The ceramic sculptures of Carolein Smit are exclusively figurative, incredibly detailed, and covered with a shiny and colourful glaze. At first sight, her animal figures appear charming and cute. However, upon closer inspection of the details, such as the drops of blood or the posture that expresses strong feelings, one becomes suspicious and the work suddenly starts to evoke emotions. The ambivalence and irritation of what one feels accustomed to, something that seems normal and familiar, recurs in the artist’s works, which include human figures and hybrid creatures. Smit often elaborates on the traditional vanitas theme, with skulls and bones recurring frequently in her works.
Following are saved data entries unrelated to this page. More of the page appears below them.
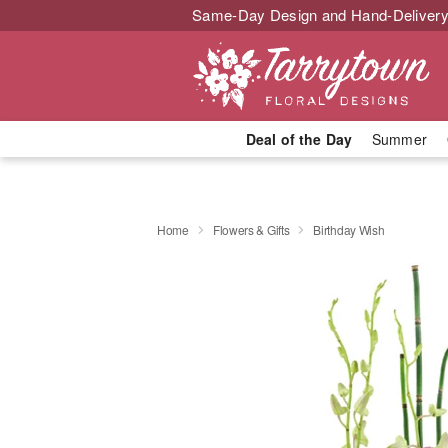
Same-Day Design and Hand-Delivery
Deal of the Day
Summer
Home
Flowers & Gifts
Birthday Wish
Smit does not draw sketches before she starts creating her ceramic sculptures. As she often sculpts a few works at the same time, she comes up with various ideas and connects the individual parts that only appear to have sense in the final and complete composition. The sculptures are fired, glazed, and fired again in several stages. From creating small sculpted details to colour design, this task is like an adventure because there are a multitude of variables that can spoil the final effect, or at least make the work look different than the artist had wished. From 1979 to 1984, Carolein Smit studied at the St Joost Academy of Art and Design in Breda, the Netherlands. Smit has been very popular in the Benelux states for many years and a retrospective exhibition devoted to her was organised in 2010 at Kunsthal Rotterdam. In 2018, the Victoria and Albert Museum in London, the Grassi Museum of Applied Arts in Leipzig and the Drents Museum in Assen displayed her ceramic works at individual exhibitions.